EXTRACT PROVIDED ▸
___
Compilation album by Arthur Russell
- Released: June 23, 2023
- Recorded: 1985–1986
- Studio: Battery Sound, New York City, New York, United States
- Genre: Experimental music
- Length: 38:00
- Language: English
- Label: Audika

Arthur Russell chronology
| Iowa Dream (2019) | Picture of Bunny Rabbit (2023) |  |

= Picture of Bunny Rabbit =

Picture of Bunny Rabbit is a 2023 compilation album representing some of the last studio session work by American experimental musician Arthur Russell. The album continues a series of archival releases from record label Audika, with this collection containing recordings that were made for World of Echo. It has received positive reviews from critics.
___
DIRECTION ▸
According to the album entry, which album were the recordings on Picture of Bunny Rabbit originally made for? You won't need the listing for this work.

Data entries:
___
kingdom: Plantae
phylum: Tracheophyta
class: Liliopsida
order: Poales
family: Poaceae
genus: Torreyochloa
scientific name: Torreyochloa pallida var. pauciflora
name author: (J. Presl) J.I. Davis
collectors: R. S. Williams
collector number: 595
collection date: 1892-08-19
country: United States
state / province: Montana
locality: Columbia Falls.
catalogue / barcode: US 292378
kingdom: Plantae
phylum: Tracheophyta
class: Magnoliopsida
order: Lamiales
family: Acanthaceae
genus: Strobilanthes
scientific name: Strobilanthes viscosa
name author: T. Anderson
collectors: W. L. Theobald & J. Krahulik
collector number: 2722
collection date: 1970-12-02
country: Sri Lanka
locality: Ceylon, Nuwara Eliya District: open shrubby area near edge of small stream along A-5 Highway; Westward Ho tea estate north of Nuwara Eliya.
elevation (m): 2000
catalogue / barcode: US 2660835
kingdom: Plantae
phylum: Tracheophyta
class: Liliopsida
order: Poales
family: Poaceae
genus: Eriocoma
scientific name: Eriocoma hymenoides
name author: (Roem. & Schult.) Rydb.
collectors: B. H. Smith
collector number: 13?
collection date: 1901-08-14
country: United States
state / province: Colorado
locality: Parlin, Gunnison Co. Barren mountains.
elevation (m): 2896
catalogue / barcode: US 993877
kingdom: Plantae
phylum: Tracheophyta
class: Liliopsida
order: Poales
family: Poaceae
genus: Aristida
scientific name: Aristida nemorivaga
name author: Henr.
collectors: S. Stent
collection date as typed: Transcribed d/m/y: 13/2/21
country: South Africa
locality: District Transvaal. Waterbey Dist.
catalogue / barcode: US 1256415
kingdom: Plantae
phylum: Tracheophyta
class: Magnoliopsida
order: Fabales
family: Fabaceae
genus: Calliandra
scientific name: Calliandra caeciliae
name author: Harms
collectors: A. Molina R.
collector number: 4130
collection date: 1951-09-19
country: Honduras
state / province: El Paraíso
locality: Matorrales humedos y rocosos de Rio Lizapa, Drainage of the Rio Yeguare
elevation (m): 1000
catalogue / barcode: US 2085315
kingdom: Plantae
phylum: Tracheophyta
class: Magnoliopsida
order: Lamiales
___
EXERCISE ANSWER ▸
World of Echo